> _WHAT THE TASK REQUIRES_
Below are entries to return in full. Keep each one exact.

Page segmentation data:

========================================================================

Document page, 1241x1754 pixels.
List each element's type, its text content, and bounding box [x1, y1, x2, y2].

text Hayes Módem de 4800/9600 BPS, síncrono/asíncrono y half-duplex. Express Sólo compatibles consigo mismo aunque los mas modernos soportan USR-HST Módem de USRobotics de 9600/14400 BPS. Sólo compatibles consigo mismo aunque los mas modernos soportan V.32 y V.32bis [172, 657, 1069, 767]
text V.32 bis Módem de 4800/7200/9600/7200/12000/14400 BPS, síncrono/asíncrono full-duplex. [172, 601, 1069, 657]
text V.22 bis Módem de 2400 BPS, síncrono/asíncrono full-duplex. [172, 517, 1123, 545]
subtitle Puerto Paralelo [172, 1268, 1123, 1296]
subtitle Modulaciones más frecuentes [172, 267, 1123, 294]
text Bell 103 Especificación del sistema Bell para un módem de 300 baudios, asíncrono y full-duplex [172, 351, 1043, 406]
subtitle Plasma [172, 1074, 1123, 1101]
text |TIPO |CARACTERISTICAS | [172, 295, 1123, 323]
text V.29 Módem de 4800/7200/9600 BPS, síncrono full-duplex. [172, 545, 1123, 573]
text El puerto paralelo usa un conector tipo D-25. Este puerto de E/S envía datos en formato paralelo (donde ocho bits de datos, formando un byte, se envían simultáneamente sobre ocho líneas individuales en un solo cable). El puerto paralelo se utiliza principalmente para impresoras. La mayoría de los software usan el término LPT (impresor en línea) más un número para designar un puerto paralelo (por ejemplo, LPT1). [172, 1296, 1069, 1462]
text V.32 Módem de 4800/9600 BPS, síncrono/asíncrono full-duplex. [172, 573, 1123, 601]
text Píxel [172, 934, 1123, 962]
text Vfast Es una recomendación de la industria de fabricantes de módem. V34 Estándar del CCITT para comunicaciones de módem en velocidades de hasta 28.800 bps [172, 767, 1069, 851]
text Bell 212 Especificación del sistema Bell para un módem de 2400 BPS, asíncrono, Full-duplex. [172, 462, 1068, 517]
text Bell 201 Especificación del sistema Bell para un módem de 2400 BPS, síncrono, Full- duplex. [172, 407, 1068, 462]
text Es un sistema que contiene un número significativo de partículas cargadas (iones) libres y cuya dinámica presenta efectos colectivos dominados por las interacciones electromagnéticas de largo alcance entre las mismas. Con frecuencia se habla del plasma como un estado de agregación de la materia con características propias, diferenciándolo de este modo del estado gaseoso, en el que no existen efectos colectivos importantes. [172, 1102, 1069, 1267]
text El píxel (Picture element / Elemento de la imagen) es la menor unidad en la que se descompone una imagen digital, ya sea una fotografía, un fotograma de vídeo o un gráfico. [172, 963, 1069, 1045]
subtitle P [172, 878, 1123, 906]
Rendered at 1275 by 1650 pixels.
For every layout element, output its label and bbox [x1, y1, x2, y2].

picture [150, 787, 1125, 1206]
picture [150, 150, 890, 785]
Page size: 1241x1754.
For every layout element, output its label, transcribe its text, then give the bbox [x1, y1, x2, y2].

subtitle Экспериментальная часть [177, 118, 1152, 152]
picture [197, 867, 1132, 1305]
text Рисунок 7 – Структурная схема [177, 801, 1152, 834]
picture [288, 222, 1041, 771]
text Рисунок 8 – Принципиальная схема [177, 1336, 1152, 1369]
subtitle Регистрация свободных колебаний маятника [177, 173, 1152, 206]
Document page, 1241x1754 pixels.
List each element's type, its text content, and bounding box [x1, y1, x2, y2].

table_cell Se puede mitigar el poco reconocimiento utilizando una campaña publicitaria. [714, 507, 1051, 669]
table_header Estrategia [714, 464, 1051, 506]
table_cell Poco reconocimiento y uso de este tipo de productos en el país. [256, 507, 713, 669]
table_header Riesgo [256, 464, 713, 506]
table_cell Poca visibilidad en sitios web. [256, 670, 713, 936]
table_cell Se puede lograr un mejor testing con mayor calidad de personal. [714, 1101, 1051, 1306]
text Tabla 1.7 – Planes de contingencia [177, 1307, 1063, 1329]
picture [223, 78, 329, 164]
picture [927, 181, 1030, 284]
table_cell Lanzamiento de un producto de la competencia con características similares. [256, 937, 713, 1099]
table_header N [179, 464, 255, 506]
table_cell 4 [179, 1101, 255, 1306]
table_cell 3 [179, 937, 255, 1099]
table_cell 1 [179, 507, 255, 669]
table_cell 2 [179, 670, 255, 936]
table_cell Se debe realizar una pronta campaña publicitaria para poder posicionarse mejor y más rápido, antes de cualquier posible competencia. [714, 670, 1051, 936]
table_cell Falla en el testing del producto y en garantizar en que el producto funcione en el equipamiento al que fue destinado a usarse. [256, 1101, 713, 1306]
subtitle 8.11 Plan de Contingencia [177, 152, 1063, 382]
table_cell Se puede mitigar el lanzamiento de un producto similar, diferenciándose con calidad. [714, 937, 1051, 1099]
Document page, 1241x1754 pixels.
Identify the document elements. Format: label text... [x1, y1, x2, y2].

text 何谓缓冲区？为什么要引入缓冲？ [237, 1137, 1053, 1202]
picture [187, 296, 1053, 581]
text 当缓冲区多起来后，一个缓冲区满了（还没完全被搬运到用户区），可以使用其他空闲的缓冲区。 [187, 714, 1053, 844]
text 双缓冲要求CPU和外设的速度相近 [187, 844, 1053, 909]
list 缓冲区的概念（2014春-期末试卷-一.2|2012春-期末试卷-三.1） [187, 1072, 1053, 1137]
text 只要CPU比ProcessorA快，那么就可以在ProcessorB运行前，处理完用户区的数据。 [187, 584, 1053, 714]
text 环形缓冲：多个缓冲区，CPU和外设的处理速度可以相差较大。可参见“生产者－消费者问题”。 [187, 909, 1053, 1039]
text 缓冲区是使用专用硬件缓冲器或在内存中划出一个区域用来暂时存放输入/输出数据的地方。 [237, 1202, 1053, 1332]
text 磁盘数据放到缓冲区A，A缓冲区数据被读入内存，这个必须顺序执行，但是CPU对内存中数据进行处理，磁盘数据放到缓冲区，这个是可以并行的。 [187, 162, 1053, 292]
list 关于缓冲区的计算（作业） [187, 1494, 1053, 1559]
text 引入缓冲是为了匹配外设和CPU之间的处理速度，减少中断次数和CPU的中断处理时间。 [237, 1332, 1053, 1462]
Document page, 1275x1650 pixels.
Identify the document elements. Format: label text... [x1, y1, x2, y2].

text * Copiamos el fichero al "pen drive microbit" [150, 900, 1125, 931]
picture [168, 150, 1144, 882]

========================================================================

> _REPLY_
Document page, 1241x1754 pixels.
List each element's type, its text content, and bounding box [x1, y1, x2, y2].

text Hayes Módem de 4800/9600 BPS, síncrono/asíncrono y half-duplex. Express Sólo compatibles consigo mismo aunque los mas modernos soportan USR-HST Módem de USRobotics de 9600/14400 BPS. Sólo compatibles consigo mismo aunque los mas modernos soportan V.32 y V.32bis [172, 657, 1069, 767]
text V.32 bis Módem de 4800/7200/9600/7200/12000/14400 BPS, síncrono/asíncrono full-duplex. [172, 601, 1069, 657]
text V.22 bis Módem de 2400 BPS, síncrono/asíncrono full-duplex. [172, 517, 1123, 545]
subtitle Puerto Paralelo [172, 1268, 1123, 1296]
subtitle Modulaciones más frecuentes [172, 267, 1123, 294]
text Bell 103 Especificación del sistema Bell para un módem de 300 baudios, asíncrono y full-duplex [172, 351, 1043, 406]
subtitle Plasma [172, 1074, 1123, 1101]
text |TIPO |CARACTERISTICAS | [172, 295, 1123, 323]
text V.29 Módem de 4800/7200/9600 BPS, síncrono full-duplex. [172, 545, 1123, 573]
text El puerto paralelo usa un conector tipo D-25. Este puerto de E/S envía datos en formato paralelo (donde ocho bits de datos, formando un byte, se envían simultáneamente sobre ocho líneas individuales en un solo cable). El puerto paralelo se utiliza principalmente para impresoras. La mayoría de los software usan el término LPT (impresor en línea) más un número para designar un puerto paralelo (por ejemplo, LPT1). [172, 1296, 1069, 1462]
text V.32 Módem de 4800/9600 BPS, síncrono/asíncrono full-duplex. [172, 573, 1123, 601]
text Píxel [172, 934, 1123, 962]
text Vfast Es una recomendación de la industria de fabricantes de módem. V34 Estándar del CCITT para comunicaciones de módem en velocidades de hasta 28.800 bps [172, 767, 1069, 851]
text Bell 212 Especificación del sistema Bell para un módem de 2400 BPS, asíncrono, Full-duplex. [172, 462, 1068, 517]
text Bell 201 Especificación del sistema Bell para un módem de 2400 BPS, síncrono, Full- duplex. [172, 407, 1068, 462]
text Es un sistema que contiene un número significativo de partículas cargadas (iones) libres y cuya dinámica presenta efectos colectivos dominados por las interacciones electromagnéticas de largo alcance entre las mismas. Con frecuencia se habla del plasma como un estado de agregación de la materia con características propias, diferenciándolo de este modo del estado gaseoso, en el que no existen efectos colectivos importantes. [172, 1102, 1069, 1267]
text El píxel (Picture element / Elemento de la imagen) es la menor unidad en la que se descompone una imagen digital, ya sea una fotografía, un fotograma de vídeo o un gráfico. [172, 963, 1069, 1045]
subtitle P [172, 878, 1123, 906]
Rendered at 1275 by 1650 pixels.
For every layout element, output its label and bbox [x1, y1, x2, y2].

picture [150, 787, 1125, 1206]
picture [150, 150, 890, 785]
Page size: 1241x1754.
For every layout element, output its label, transcribe its text, then give the bbox [x1, y1, x2, y2].

subtitle Экспериментальная часть [177, 118, 1152, 152]
picture [197, 867, 1132, 1305]
text Рисунок 7 – Структурная схема [177, 801, 1152, 834]
picture [288, 222, 1041, 771]
text Рисунок 8 – Принципиальная схема [177, 1336, 1152, 1369]
subtitle Регистрация свободных колебаний маятника [177, 173, 1152, 206]
Document page, 1241x1754 pixels.
List each element's type, its text content, and bounding box [x1, y1, x2, y2].

table_cell Se puede mitigar el poco reconocimiento utilizando una campaña publicitaria. [714, 507, 1051, 669]
table_header Estrategia [714, 464, 1051, 506]
table_cell Poco reconocimiento y uso de este tipo de productos en el país. [256, 507, 713, 669]
table_header Riesgo [256, 464, 713, 506]
table_cell Poca visibilidad en sitios web. [256, 670, 713, 936]
table_cell Se puede lograr un mejor testing con mayor calidad de personal. [714, 1101, 1051, 1306]
text Tabla 1.7 – Planes de contingencia [177, 1307, 1063, 1329]
picture [223, 78, 329, 164]
picture [927, 181, 1030, 284]
table_cell Lanzamiento de un producto de la competencia con características similares. [256, 937, 713, 1099]
table_header N [179, 464, 255, 506]
table_cell 4 [179, 1101, 255, 1306]
table_cell 3 [179, 937, 255, 1099]
table_cell 1 [179, 507, 255, 669]
table_cell 2 [179, 670, 255, 936]
table_cell Se debe realizar una pronta campaña publicitaria para poder posicionarse mejor y más rápido, antes de cualquier posible competencia. [714, 670, 1051, 936]
table_cell Falla en el testing del producto y en garantizar en que el producto funcione en el equipamiento al que fue destinado a usarse. [256, 1101, 713, 1306]
subtitle 8.11 Plan de Contingencia [177, 152, 1063, 382]
table_cell Se puede mitigar el lanzamiento de un producto similar, diferenciándose con calidad. [714, 937, 1051, 1099]
Document page, 1241x1754 pixels.
Identify the document elements. Format: label text... [x1, y1, x2, y2].

text 何谓缓冲区？为什么要引入缓冲？ [237, 1137, 1053, 1202]
picture [187, 296, 1053, 581]
text 当缓冲区多起来后，一个缓冲区满了（还没完全被搬运到用户区），可以使用其他空闲的缓冲区。 [187, 714, 1053, 844]
text 双缓冲要求CPU和外设的速度相近 [187, 844, 1053, 909]
list 缓冲区的概念（2014春-期末试卷-一.2|2012春-期末试卷-三.1） [187, 1072, 1053, 1137]
text 只要CPU比ProcessorA快，那么就可以在ProcessorB运行前，处理完用户区的数据。 [187, 584, 1053, 714]
text 环形缓冲：多个缓冲区，CPU和外设的处理速度可以相差较大。可参见“生产者－消费者问题”。 [187, 909, 1053, 1039]
text 缓冲区是使用专用硬件缓冲器或在内存中划出一个区域用来暂时存放输入/输出数据的地方。 [237, 1202, 1053, 1332]
text 磁盘数据放到缓冲区A，A缓冲区数据被读入内存，这个必须顺序执行，但是CPU对内存中数据进行处理，磁盘数据放到缓冲区，这个是可以并行的。 [187, 162, 1053, 292]
list 关于缓冲区的计算（作业） [187, 1494, 1053, 1559]
text 引入缓冲是为了匹配外设和CPU之间的处理速度，减少中断次数和CPU的中断处理时间。 [237, 1332, 1053, 1462]
Document page, 1275x1650 pixels.
Identify the document elements. Format: label text... [x1, y1, x2, y2].

text * Copiamos el fichero al "pen drive microbit" [150, 900, 1125, 931]
picture [168, 150, 1144, 882]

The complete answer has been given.